**DATA RECORDS:**

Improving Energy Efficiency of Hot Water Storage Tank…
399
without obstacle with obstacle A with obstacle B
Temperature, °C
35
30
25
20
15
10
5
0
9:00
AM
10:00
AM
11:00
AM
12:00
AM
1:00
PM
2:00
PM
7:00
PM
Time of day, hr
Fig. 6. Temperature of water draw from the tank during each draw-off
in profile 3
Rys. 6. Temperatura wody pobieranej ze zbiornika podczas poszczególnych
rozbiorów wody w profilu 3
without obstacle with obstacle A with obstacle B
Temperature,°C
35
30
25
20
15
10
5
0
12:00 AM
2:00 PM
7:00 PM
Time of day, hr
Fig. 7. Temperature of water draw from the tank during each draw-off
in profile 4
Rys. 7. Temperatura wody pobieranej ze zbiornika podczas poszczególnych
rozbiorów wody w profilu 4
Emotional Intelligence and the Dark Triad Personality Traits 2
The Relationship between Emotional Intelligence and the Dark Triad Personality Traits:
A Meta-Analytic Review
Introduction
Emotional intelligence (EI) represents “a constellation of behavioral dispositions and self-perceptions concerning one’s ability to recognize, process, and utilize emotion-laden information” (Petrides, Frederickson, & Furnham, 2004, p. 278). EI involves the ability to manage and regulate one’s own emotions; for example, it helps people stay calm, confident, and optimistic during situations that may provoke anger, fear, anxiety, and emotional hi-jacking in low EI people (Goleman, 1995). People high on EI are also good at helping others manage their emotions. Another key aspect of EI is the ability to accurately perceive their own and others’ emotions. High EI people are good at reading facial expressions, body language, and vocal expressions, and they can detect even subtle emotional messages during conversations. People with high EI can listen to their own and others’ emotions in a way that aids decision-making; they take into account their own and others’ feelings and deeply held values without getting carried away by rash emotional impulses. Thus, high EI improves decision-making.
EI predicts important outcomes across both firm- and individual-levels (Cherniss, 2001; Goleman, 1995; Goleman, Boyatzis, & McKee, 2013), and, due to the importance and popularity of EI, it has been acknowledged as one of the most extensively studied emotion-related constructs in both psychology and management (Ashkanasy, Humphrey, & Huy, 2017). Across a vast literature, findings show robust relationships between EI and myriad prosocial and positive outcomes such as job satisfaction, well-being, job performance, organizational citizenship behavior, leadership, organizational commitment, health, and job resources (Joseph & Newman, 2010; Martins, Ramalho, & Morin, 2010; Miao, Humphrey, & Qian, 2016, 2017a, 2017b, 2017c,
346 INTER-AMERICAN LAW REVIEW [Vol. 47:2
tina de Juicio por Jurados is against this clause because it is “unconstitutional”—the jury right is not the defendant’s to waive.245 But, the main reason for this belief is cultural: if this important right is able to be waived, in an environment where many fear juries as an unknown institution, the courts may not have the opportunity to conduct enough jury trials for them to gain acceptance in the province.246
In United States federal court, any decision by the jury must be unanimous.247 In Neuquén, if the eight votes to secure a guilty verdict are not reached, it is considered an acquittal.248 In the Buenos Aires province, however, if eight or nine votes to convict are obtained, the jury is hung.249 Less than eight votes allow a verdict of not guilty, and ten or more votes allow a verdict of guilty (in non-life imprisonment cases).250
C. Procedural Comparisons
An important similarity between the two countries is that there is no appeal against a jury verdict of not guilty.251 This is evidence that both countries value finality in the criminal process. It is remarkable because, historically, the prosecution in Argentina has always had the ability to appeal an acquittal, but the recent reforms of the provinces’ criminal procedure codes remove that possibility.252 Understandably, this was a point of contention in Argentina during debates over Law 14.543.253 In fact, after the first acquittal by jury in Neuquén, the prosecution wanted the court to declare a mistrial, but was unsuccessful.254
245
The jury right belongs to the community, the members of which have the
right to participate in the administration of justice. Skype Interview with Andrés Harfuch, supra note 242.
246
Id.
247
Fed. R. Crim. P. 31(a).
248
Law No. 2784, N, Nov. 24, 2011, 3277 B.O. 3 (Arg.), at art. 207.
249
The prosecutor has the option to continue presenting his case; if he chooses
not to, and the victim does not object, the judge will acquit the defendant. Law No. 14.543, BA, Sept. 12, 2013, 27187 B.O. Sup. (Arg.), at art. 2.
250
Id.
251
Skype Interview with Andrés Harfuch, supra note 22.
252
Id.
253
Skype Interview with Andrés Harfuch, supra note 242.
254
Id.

**PROBLEM STATEMENT:**
Search the data above for the word "note" and say how many lines contain it, giving only that number.

**RESPONSE:**
3